Eran pasadas las dos de la tarde y me proponía cerrar el recinto de la Dirección, después de firmar todas las notas y expedientes del día. Hacía escasos minutos que la administradora se había retirado del despacho con las correspondientes carpetas bajo el brazo, luego de hacer las acostumbradas recomendaciones de rigor, despidiéndose hasta el día siguiente.
Ordenaba yo una vez más la superficie del escritorio, cubierta por un mar de papeles y objetos diversos, cuando llamó uno de los teléfonos. Era el negro, el interno, el más temible.
- Es de Obstetricia, doctor- me ofrecía el tubo la secretaria, con un gesto de preocupación y urgencia.

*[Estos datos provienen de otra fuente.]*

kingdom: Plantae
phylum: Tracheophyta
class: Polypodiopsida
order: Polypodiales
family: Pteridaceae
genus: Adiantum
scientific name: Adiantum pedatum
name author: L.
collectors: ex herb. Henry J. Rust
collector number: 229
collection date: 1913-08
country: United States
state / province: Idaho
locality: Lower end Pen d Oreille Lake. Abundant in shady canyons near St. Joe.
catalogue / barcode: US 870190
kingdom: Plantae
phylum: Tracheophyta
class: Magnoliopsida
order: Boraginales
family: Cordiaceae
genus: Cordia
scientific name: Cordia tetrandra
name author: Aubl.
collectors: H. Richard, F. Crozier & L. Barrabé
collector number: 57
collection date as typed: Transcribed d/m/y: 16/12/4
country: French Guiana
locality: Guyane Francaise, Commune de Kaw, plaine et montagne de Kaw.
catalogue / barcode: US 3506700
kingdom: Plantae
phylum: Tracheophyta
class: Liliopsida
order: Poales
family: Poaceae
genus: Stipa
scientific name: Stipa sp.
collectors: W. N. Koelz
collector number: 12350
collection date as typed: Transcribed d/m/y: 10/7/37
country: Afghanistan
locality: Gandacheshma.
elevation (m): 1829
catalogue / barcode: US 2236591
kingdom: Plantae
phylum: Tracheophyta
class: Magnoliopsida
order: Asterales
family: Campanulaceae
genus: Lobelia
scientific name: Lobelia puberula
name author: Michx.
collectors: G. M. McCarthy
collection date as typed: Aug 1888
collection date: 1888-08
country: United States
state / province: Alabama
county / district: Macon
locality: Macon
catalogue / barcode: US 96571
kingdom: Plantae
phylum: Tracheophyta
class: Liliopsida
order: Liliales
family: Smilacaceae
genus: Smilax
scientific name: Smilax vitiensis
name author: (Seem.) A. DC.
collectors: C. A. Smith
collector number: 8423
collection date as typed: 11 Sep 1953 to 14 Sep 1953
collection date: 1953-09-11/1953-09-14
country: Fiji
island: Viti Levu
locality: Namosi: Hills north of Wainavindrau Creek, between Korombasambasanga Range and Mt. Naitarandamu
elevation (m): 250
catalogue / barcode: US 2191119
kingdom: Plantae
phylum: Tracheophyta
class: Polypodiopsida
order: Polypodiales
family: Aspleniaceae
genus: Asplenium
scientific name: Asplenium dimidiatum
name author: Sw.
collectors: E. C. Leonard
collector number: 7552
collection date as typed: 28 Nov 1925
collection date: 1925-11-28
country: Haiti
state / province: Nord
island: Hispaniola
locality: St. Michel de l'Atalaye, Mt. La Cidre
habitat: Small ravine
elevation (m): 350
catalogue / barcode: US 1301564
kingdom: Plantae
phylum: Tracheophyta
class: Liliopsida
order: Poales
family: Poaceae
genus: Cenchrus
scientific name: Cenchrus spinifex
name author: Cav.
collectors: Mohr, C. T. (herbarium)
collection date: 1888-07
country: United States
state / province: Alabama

- Sí, ¿Quién habla? ¿Qué sucede?- Mi voz delataba una ansiedad que todavía no se justificaba.
- Soy la obstétrica de guardia, doctor, y tengo un problema, un problema serio – y enfatizaba las últimas palabras.
- Bueno, dígame... - En realidad, lo que menos deseaba en ese momento era que me dijeran lo que me estaban por decir.
- Estaba haciendo un parto, pero el bebé de pronto empezó a encajarse, y no progresa. Está en el tercer plano y...
- ¿Y no está el médico de guardia?... - La pregunta se contestaba sola; era estúpidamente obvia.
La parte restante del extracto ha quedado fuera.